RUN pip install --no-cache-dir \
    pandas==2.2.0 \
    scikit-learn==1.4.0 \
    pyarrow==15.0.0

WORKDIR /app

Then reference it in your component:

1
2
3
4
5
6
7
@dsl.container_component
def train_with_gpu():
    return dsl.ContainerSpec(
        image="gcr.io/my-project/ml-trainer:v1.2.0",
        command=["python", "train.py"],
        args=["--epochs", "50", "--lr", "0.001"],
    )

Use container_component when you need GPU access, custom system packages, or deterministic dependency versions.

Common Errors

compiler.Compiler() produces empty YAML

You forgot to use KFP artifact types for outputs. Plain Python return types work for scalars, but anything file-based needs Output[Dataset], Output[Model], etc.

PodUnschedulable: insufficient memory

Set resource requests on your components:

1
2
3
4
5
6
7
8
9
@dsl.component(base_image="python:3.11-slim")
def train_model(dataset: Input[Dataset], model: Output[Model]):
    ...

# In the pipeline, after calling the component:
train_task = train_model(dataset=load_task.outputs["dataset"])
train_task.set_memory_request("4Gi")
train_task.set_memory_limit("8Gi")
train_task.set_cpu_request("2")

ImportError inside a component at runtime

Remember: the function body runs in an isolated container. Every import must be inside the function, and every dependency must be listed in packages_to_install or baked into the container image. Top-level imports in your Python file are not available.

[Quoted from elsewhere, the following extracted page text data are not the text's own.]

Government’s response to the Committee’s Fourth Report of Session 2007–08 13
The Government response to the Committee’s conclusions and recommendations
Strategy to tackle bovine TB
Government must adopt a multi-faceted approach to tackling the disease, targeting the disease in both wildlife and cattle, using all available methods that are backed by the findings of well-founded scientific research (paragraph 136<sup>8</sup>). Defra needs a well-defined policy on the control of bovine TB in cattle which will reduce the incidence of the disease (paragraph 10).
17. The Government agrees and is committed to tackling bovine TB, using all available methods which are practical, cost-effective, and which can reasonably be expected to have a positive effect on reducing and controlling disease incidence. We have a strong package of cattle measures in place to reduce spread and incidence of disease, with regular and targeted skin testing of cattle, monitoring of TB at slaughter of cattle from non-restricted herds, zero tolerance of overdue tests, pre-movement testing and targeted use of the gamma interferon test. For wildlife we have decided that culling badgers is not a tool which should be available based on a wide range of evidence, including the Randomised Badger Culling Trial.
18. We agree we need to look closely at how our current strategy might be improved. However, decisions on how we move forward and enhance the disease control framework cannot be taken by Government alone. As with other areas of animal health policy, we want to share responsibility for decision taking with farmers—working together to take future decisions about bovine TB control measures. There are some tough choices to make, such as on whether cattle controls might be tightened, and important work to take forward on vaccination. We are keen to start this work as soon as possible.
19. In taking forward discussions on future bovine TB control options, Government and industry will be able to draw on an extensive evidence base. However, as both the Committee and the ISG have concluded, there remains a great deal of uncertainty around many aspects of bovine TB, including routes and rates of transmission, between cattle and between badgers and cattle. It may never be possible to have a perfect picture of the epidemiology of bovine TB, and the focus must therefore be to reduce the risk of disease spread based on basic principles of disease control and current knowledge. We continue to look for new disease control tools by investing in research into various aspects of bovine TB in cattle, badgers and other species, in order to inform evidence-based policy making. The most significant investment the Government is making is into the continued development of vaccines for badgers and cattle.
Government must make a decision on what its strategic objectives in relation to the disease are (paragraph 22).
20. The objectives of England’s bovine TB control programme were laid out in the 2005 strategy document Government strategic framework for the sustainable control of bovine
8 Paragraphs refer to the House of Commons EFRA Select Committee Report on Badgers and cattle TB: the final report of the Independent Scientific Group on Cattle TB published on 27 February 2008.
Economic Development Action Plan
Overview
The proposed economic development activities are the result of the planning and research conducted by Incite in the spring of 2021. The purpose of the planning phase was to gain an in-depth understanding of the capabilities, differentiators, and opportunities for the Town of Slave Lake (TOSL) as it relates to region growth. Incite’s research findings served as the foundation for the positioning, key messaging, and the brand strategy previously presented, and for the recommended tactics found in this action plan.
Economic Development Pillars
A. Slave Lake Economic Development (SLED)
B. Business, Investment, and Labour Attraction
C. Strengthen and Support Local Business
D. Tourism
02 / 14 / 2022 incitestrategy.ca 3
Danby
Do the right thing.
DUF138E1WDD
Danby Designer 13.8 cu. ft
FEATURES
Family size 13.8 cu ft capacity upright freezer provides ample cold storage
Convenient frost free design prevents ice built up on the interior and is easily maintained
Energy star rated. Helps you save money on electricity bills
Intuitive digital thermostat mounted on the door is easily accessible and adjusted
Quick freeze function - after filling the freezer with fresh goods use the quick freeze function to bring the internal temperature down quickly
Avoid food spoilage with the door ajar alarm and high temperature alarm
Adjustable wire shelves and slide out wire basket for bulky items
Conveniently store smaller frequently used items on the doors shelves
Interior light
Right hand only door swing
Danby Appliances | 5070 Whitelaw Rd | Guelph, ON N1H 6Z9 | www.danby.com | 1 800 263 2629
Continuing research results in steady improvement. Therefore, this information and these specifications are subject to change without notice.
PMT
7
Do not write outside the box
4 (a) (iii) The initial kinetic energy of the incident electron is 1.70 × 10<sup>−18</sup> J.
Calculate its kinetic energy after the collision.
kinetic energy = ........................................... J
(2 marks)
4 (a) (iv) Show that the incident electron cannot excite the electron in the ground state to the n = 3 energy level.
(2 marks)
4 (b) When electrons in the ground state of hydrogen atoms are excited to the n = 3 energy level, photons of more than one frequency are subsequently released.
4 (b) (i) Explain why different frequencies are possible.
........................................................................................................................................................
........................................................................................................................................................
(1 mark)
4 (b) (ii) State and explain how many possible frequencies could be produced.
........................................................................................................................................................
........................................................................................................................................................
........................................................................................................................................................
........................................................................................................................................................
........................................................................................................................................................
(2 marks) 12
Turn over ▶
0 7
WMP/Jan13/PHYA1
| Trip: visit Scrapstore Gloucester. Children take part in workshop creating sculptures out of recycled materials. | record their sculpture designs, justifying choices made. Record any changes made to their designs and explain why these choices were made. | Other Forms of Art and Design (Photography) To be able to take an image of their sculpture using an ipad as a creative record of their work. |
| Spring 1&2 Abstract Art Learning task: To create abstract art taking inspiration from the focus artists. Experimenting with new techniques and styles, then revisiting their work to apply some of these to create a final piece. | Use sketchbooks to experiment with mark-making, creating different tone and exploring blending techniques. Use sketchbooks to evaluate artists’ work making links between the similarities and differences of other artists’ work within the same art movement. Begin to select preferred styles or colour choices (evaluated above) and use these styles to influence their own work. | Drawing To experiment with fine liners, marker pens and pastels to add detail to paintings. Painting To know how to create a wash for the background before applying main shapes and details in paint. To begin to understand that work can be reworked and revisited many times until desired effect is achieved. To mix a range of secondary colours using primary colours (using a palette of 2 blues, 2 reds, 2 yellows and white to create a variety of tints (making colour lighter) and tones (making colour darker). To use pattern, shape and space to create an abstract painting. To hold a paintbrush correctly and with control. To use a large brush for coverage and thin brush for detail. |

ConnectionRefusedError when submitting from kfp.client

Your port-forward likely died. Re-run kubectl port-forward svc/ml-pipeline-ui -n kubeflow 8080:80. For persistent access, set up an Ingress instead.

Pipeline runs stuck in Pending

Check that your cluster has the ml-pipeline and minio pods running:

1
2
3
kubectl get pods -n kubeflow
# Look for CrashLoopBackOff or ImagePullBackOff
kubectl describe pod <pod-name> -n kubeflow

Minio is the default artifact store. If it’s down, no pipeline step can write outputs, and everything stalls.

When to Use Kubeflow vs Alternatives

Pick Kubeflow Pipelines when you’re already on Kubernetes and need container-level isolation between pipeline steps. Each component runs in its own pod, which means you can mix Python, R, and custom binaries in the same pipeline. The artifact tracking and experiment comparison in the UI are also genuinely useful.

If you’re not on Kubernetes, look at Airflow for orchestration or just run things with a Makefile. Kubeflow’s value comes from Kubernetes integration — without it, you’re fighting the infrastructure instead of building models.

For teams already using managed ML platforms (SageMaker, Vertex AI), those have their own pipeline systems that are simpler to operate. Kubeflow makes the most sense when you want full control over your infrastructure or when you’re running on-prem.